Shortly before the publication was accepted, Andrew Appel at Princeton University and Charles Strauss at Los Alamos National Laboratory published articles showing it was invertable and not anonymous in practical election situations.
http://www.cs.princeton.edu/~appel/papers/DefeatingThreeBallot.pdf [princeton.edu]
http://www.cs.princeton.edu/~appel/voting/Strauss-ThreeBallotCritique2v1.5.pdf [princeton.edu]
Imagine if that had been adopted... Sort of makes you wonder about everything RSA has touched including SSL.
The RSA they use is different from the RSA we use (Score:5, Interesting)
NSA has customers? Surely not the voters
The other intelligence agencies within the government are considered "customers" of NSA products.
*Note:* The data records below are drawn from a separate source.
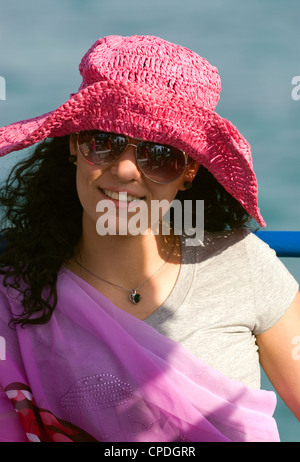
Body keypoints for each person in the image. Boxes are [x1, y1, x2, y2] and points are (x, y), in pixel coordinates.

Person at [0, 35, 299, 443]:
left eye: (159, 155)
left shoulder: (243, 264)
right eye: (104, 143)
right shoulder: (12, 290)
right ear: (74, 144)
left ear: (190, 170)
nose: (125, 171)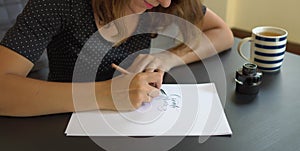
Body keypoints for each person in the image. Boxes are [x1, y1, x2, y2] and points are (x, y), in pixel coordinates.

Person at [0, 0, 234, 117]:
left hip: (132, 123)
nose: (164, 2)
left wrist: (168, 57)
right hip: (59, 124)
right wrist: (105, 94)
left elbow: (221, 32)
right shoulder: (59, 3)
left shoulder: (162, 4)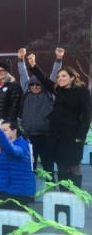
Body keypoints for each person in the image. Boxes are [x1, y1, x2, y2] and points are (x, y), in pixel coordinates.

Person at [28, 53, 92, 188]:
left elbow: (87, 115)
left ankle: (76, 196)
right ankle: (63, 194)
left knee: (73, 166)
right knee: (61, 165)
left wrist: (81, 137)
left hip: (73, 135)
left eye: (63, 76)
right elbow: (44, 79)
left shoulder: (82, 91)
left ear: (72, 77)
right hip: (56, 134)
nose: (59, 78)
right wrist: (33, 65)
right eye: (58, 76)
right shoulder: (58, 90)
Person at [17, 47, 63, 173]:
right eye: (32, 84)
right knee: (30, 164)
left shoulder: (49, 93)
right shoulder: (26, 92)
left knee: (47, 164)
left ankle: (50, 186)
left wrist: (58, 59)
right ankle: (29, 189)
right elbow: (23, 75)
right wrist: (20, 60)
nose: (35, 86)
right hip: (28, 134)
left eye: (38, 84)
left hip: (45, 135)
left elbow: (54, 76)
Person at [0, 119, 35, 209]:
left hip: (18, 193)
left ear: (14, 131)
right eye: (1, 130)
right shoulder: (2, 146)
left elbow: (12, 150)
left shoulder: (22, 145)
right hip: (6, 189)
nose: (2, 132)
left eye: (5, 130)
You guys have missed one important aspect of the RSA operation.
NSA gave RSA 10 million to weaken/broken the RSA encryption that they sold to US. The "US" here means the non-NSA non-GCHQ based customers.
And spook agencies such as NSA themselves do need to encrypt their OWN secret files too, and surely they are not that stupid to use the same weaken and/or broken encryption algo on their own files.
In other words, NSA and GCHQ (and some of the "trustworthy" spooks from the other 3 countries in the "five eyes" pact) do employ RSA in their day to day encryption, but THEIR version of RSA is the unbroken/unweaken one - unlike the broken version that the RSA sold to the rest of the world.
Re:Not a surprise, but still... (Score:4, Interesting)
Where was the freedom and justice for the natives, or the slaves, or the women, or the non-Protestants? Where was freedom for the interned Japanese, or justice for people accused of Communism during the red scare? Where was the freedom and justice for all the South Americans and Middle Easterners, as they were ruled by our blood-thirsty puppets?
Fuck, was there ever even a single ten year period in which this country "held to the standards of freedom and justice"?
As a naturalized citizen of the United States of America, who originally came from China, back in the 1970's, I do need to speak up on this issue.
Yes, you are right. America does fall short of its ideal, of keeping the freedom and liberty for EVERYONE.
But then, what you are trying to get at is a utopian IDEAL that will never exist in the real world that you and I are living in.
The OP has already said that there were several mis-steps along the way - and as a non-Anglo, I can attest to the fact that the America that I used to know, the pre-1993 USA (before the Waco, Texas incident) was a country which was trying to achieve that ideal, however impossible the target turned out to be.
After the Waco incident, things gone south.
I am speaking as a non-native, non-American born, an observer from the outside.